Even here, off towards the edges of the plaza, there was a pile of grey rubble that had once been a statue of Koyne’s liege lord, shoved unceremoniously aside by a sapper crew’s dozer-track. Koyne had gone to look at it; at the top of the wreckage, part of the statue’s face was still intact, staring sightlessly at the sky. What would it see today?

The Callidus turned away, passing a measuring gaze over the nervous lines of PDF soldiers and the robed nobles standing back on the gleaming, sunlit steps of the great hall. Governor Nicran was there among them, waiting with every other Dagoneti for the storm that was about to break. Between them and the barriers, the faint glitter of a force wall was visible with the naked eye, the pane of energy rising high in a cordon around the point of arrival. Nicran’s orders had been to place field generators all around the entrance to the hall, in case resistance fighters tried to take his life or that of one of the turncoat nobles.

Koyne sneered at that. The thought that those fools believed themselves to be high value targets was preposterous. On the scale of the galactic insurrection, they ranked as minor irritants, at best. Posturing fools and narrow-sighted idiots who willingly gave a foothold to dangerous rebels. Moving on, the Callidus found the location that Tariel had chosen – in the lee of a tall ornamental column – and prepared. From here, the view across the plaza was unobstructed. When the kill happened, Koyne would confirm it firsthand.

Suddenly, there was a blast of fanfare from the trumpets of a military band, and Governor Nicran was stepping forward. When he spoke, a vox-bead at his throat amplified his voice.

‘Glory to the Liberator!’ he cried. ‘Glory to the Warmaster! Glory to Horus!’

The assembled crowd raised their voices in a thundering echo.

12

The Garantine ripped off the hatch on the roof of the security minaret as the shouting began, the sound masking the squeal of breaking hinges. He dropped into the open gallery, where uniformed officers pored over sensor screens and glared out through smoked windows overlooking the plaza. Their auspexes ranged all over the city, networking with aerial patrol mechanicals, ground troops, law enforcement units, even traffic monitors. They were looking for threats, trying to pinpoint bombers or snipers or anyone that might upset the Governor’s plans for this day. If anyone so much as fired a shot within the city limits, they would know about it.

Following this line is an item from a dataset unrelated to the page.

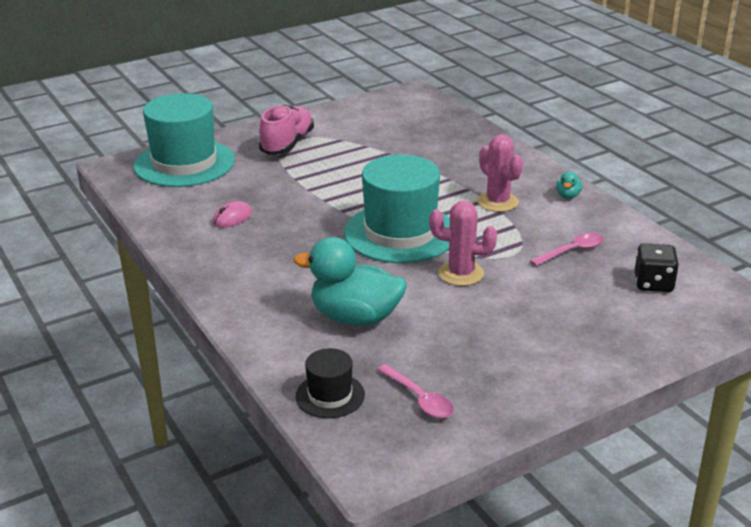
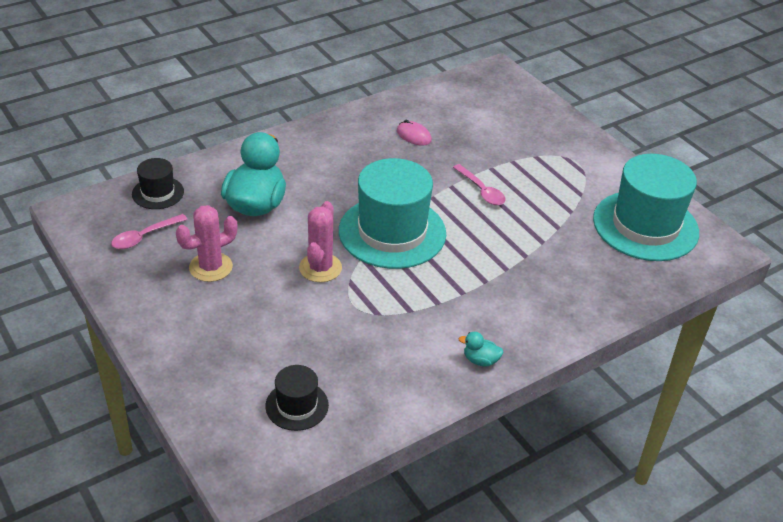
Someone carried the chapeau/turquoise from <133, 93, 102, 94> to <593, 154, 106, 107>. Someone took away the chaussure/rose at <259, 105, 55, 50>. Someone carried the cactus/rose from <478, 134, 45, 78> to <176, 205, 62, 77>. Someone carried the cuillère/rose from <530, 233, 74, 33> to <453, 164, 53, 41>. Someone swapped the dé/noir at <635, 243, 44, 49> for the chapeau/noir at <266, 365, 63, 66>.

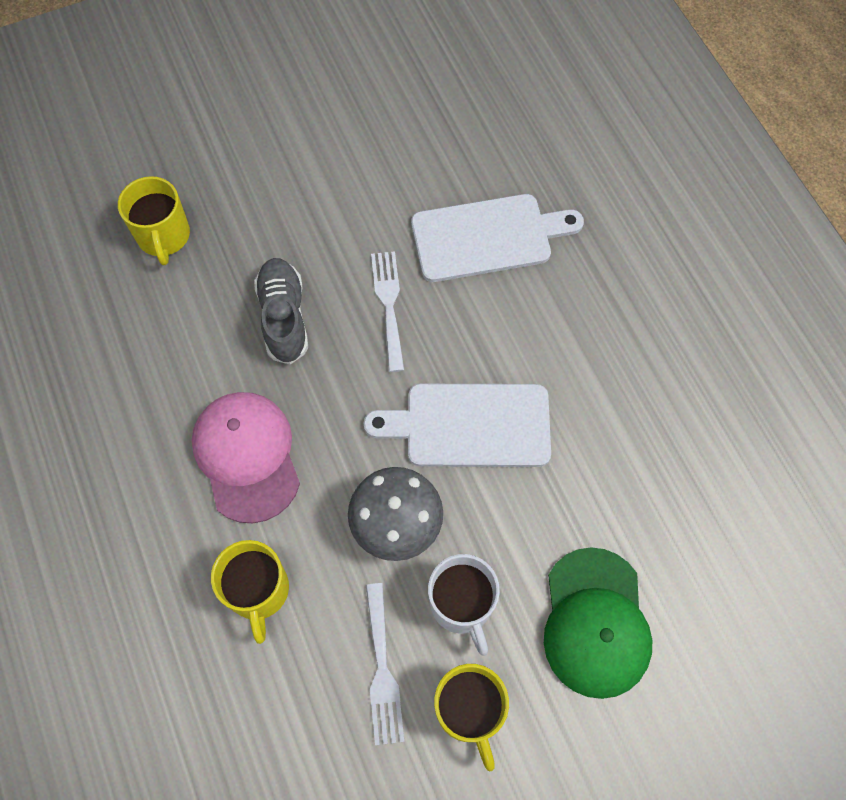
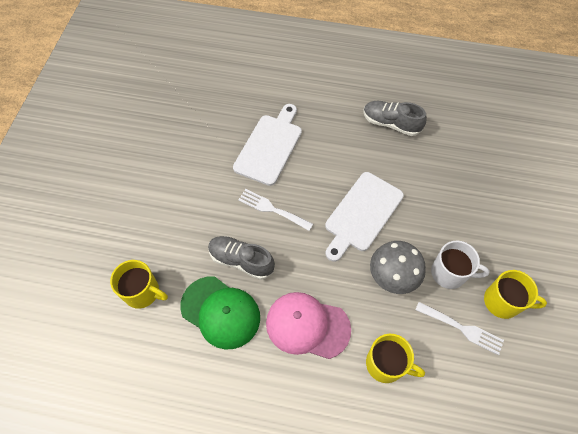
Someone carried the casquette/vert from <544, 547, 108, 152> to <180, 276, 80, 74>. Someone put down the chaussure/gris at <363, 101, 64, 35>.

They did not expect to find an assassin so close at hand. Firstly the Garantine let loose with his Executor combi-pistol, taking care to use only the needler; bolt fire would raise the alarm too soon. Still, it was enough. Two-thirds of them were dead or dying before the first man’s gun cleared its holster. They simply could not compete with the amplified, drug-enhanced reflexes of the rage-killer. All of them were moving in slow-motion compared to him, not a one could hope to match him. The Eversor killed with break-neck punches and brutal, bullet-fast stabbing. He wrenched throats into wreckage, stove in ribs and crushed spines; and for the one PDF officer who actually dared to shoot a round in his direction, he left his gift to the last. That man, he murdered by putting the fingers of his neuro-gauntlet through his eyes and breaking his skull.